[TASK BRIEF]: List every line in the data below that contains the string "вывезены", matching case exactly.

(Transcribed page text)
--
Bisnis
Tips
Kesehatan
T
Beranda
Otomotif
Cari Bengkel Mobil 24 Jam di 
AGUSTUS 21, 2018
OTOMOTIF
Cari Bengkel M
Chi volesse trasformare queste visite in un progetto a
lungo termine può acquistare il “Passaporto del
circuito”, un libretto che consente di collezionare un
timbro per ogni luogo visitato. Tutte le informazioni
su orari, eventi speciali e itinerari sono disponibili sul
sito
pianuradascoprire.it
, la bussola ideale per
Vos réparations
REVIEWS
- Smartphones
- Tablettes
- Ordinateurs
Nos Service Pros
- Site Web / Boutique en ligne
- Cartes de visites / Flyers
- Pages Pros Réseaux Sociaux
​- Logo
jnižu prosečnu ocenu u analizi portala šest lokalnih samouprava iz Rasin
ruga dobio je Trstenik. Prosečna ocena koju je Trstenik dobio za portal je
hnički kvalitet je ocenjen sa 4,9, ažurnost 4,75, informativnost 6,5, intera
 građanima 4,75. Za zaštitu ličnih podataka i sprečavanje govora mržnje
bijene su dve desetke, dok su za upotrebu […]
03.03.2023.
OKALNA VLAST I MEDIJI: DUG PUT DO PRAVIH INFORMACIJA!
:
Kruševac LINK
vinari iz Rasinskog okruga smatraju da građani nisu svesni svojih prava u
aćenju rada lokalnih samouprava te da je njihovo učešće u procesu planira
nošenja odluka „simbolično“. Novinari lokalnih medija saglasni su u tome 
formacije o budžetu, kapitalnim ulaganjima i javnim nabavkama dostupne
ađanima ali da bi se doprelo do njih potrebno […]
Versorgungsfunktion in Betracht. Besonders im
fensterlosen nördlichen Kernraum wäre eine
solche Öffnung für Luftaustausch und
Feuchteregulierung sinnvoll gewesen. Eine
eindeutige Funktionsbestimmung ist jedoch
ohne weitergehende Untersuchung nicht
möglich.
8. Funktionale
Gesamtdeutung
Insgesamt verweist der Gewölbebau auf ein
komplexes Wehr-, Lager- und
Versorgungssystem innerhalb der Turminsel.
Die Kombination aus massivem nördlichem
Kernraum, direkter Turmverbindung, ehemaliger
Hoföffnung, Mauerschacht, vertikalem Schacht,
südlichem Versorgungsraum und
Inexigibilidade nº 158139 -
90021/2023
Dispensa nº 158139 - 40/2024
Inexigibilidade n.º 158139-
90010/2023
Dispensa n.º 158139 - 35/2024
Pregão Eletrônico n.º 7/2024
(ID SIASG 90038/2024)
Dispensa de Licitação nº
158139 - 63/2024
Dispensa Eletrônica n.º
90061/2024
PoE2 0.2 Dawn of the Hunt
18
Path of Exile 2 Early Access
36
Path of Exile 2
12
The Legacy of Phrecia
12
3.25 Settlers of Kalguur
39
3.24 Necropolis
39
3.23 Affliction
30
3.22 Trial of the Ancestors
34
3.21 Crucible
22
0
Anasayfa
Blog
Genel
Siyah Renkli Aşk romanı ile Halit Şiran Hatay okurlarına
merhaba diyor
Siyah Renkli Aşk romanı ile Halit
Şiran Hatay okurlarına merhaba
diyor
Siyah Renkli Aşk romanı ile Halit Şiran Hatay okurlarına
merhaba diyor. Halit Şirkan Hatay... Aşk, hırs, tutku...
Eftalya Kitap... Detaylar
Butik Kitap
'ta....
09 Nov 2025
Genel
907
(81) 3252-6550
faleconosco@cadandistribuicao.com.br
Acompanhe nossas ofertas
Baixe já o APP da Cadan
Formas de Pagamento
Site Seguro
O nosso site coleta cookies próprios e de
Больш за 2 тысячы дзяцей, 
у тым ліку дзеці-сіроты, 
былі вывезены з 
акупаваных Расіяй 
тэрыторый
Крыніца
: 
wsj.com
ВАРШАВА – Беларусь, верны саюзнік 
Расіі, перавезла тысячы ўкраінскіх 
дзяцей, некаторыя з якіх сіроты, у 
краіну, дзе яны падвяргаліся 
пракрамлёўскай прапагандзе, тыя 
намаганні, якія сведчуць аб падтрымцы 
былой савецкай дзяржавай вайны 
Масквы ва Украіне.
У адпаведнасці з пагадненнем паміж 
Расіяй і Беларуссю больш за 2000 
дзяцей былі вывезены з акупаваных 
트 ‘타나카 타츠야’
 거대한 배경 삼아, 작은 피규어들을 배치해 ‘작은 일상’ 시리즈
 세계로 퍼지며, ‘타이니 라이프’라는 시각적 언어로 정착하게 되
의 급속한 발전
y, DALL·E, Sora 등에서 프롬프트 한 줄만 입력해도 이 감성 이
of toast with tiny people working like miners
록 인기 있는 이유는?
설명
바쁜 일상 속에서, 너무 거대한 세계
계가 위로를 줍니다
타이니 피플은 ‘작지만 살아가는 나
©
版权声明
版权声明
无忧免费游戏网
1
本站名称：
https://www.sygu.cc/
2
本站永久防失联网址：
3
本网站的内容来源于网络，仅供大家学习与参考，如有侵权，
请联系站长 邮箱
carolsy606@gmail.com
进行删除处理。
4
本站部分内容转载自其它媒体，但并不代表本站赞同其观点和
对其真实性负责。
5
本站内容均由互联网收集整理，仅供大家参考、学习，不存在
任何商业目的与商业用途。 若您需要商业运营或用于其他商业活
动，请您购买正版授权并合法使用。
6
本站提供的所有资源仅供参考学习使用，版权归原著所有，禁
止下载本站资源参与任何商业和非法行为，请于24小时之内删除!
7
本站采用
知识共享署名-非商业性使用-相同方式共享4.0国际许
--
[ANSWER SPACE]:
былі вывезены з 
дзяцей былі вывезены з акупаваных 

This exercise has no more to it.